Can the concept of law be extended to other times and places in which the concept as understood in most countries and societies today—as a system of norms centred on a nation state, based on a constitution, formulated through codified legislation and judicial precedents, administered by lawmakers for its inception and judges for its implementation—simply did not exist? My contention is that such an extension is, at best, useless and, at worst, misleading. Producing an intelligible jurisprudence of the concept of law means keeping it within the reasonable boundaries of what is ordinarily understood by both lay and professional people when practising ‘the’ law. Developing a socio-historical jurisprudence of law, as distinct from other normativities, entails a threefold analysis: conceptual, historical, and praxiological.
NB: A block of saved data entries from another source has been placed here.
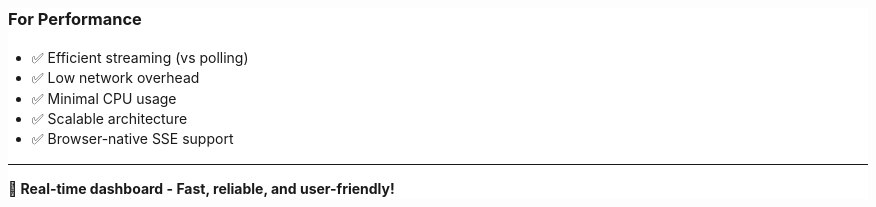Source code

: ### For Performance
- ✅ Efficient streaming (vs polling)
- ✅ Low network overhead
- ✅ Minimal CPU usage
- ✅ Scalable architecture
- ✅ Browser-native SSE support

---

**🚀 Real-time dashboard - Fast, reliable, and user-friendly!**
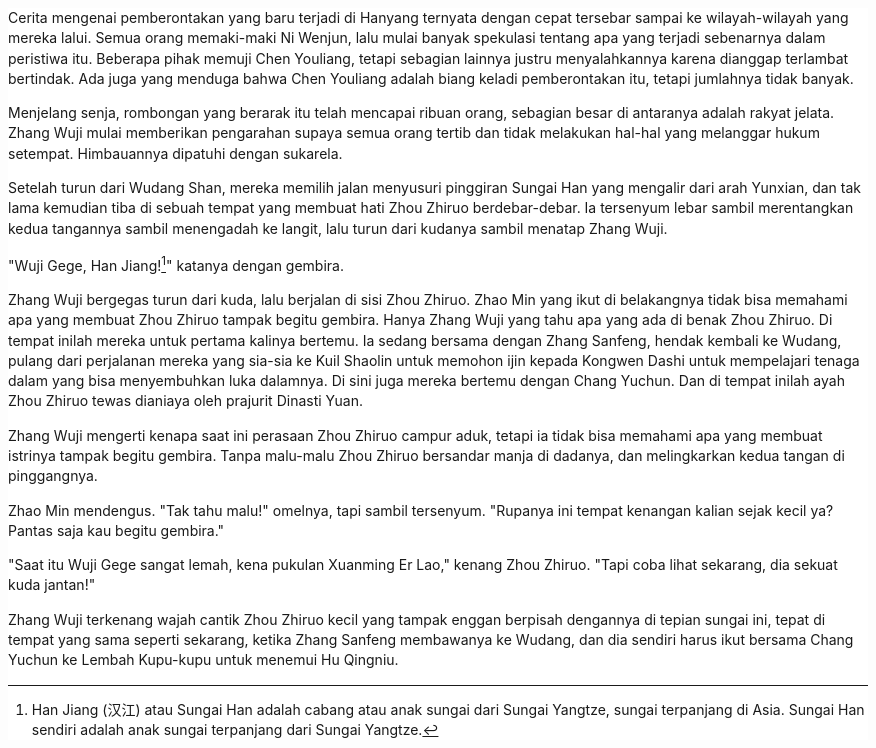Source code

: Cerita mengenai pemberontakan yang baru terjadi di Hanyang ternyata dengan cepat tersebar sampai ke 
wilayah-wilayah yang mereka lalui. Semua orang memaki-maki Ni Wenjun, lalu mulai banyak spekulasi tentang 
apa yang terjadi sebenarnya dalam peristiwa itu. Beberapa pihak memuji Chen Youliang, tetapi sebagian lainnya 
justru menyalahkannya karena dianggap terlambat bertindak. Ada juga yang menduga bahwa Chen Youliang adalah 
biang keladi pemberontakan itu, tetapi jumlahnya tidak banyak.

Menjelang senja, rombongan yang berarak itu telah mencapai ribuan orang, sebagian besar di antaranya adalah 
rakyat jelata. Zhang Wuji mulai memberikan pengarahan supaya semua orang tertib dan tidak melakukan hal-hal 
yang melanggar hukum setempat. Himbauannya dipatuhi dengan sukarela. 

Setelah turun dari Wudang Shan, mereka memilih jalan menyusuri pinggiran Sungai Han yang mengalir dari arah 
Yunxian, dan tak lama kemudian tiba di sebuah tempat yang membuat hati Zhou Zhiruo berdebar-debar. Ia tersenyum lebar 
sambil merentangkan kedua tangannya sambil menengadah ke langit, lalu turun dari kudanya sambil menatap Zhang Wuji.

"Wuji Gege, Han Jiang![^han-jiang]" katanya dengan gembira.

[^han-jiang]: Han Jiang (汉江) atau Sungai Han adalah cabang atau anak sungai dari Sungai Yangtze, sungai terpanjang di Asia. Sungai Han sendiri adalah anak sungai terpanjang dari Sungai Yangtze.

Zhang Wuji bergegas turun dari kuda, lalu berjalan di sisi Zhou Zhiruo. Zhao Min yang ikut di belakangnya tidak bisa 
memahami apa yang membuat Zhou Zhiruo tampak begitu gembira. Hanya Zhang Wuji yang tahu apa yang ada di benak Zhou Zhiruo. 
Di tempat inilah mereka untuk pertama kalinya bertemu. Ia sedang bersama dengan Zhang Sanfeng, hendak kembali ke Wudang, 
pulang dari perjalanan mereka yang sia-sia ke Kuil Shaolin untuk memohon ijin kepada Kongwen Dashi untuk mempelajari tenaga dalam 
yang bisa menyembuhkan luka dalamnya. Di sini juga mereka bertemu dengan Chang Yuchun. Dan di tempat inilah ayah 
Zhou Zhiruo tewas dianiaya oleh prajurit Dinasti Yuan.

Zhang Wuji mengerti kenapa saat ini perasaan Zhou Zhiruo campur aduk, tetapi ia tidak bisa memahami apa yang membuat 
istrinya tampak begitu gembira. Tanpa malu-malu Zhou Zhiruo bersandar manja di dadanya, dan melingkarkan kedua tangan di 
pinggangnya.

Zhao Min mendengus. "Tak tahu malu!" omelnya, tapi sambil tersenyum. "Rupanya ini tempat kenangan kalian sejak kecil ya? 
Pantas saja kau begitu gembira."

"Saat itu Wuji Gege sangat lemah, kena pukulan Xuanming Er Lao," kenang Zhou Zhiruo. "Tapi coba lihat sekarang, 
dia sekuat kuda jantan!"

Zhang Wuji terkenang wajah cantik Zhou Zhiruo kecil yang tampak enggan berpisah dengannya di tepian sungai ini, 
tepat di tempat yang sama seperti sekarang, ketika Zhang Sanfeng membawanya ke Wudang, dan dia sendiri harus ikut 
bersama Chang Yuchun ke Lembah Kupu-kupu untuk menemui Hu Qingniu.
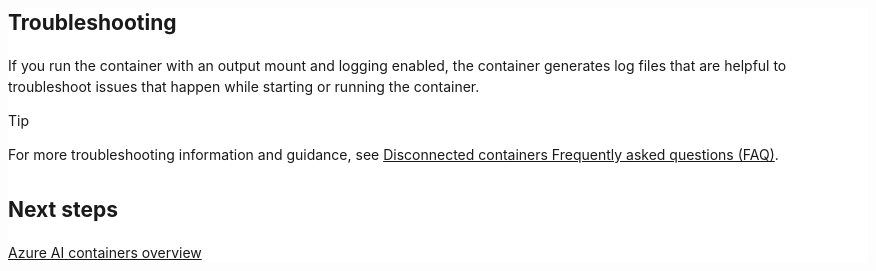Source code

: ## Troubleshooting

If you run the container with an output mount and logging enabled, the container generates log files that are helpful to troubleshoot issues that happen while starting or running the container.

> [!TIP]
> For more troubleshooting information and guidance, see [Disconnected containers Frequently asked questions (FAQ)](disconnected-container-faq.yml).

## Next steps

[Azure AI containers overview](../cognitive-services-container-support.md)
Following the ground broken by analytical philosopher Ludwig Wittgenstein, conceptual analysis engages in the exposition of the grammar through which concepts acquire their signification and are meaningfully used. In a manner inspired by philosopher of science Ian Hacking and by historian Reinhart Koselleck, historical analysis emphasizes the description of the birth, development, and use of concepts. Drawing on the work of sociologist Harold Garfinkel, praxiological analysis describes the practical methods used by people to make sense of their environment, to produce their local order, and to act accordingly. The three approaches converge in their insistence on adopting the endogenous/indigenous perspective towards social life and its production.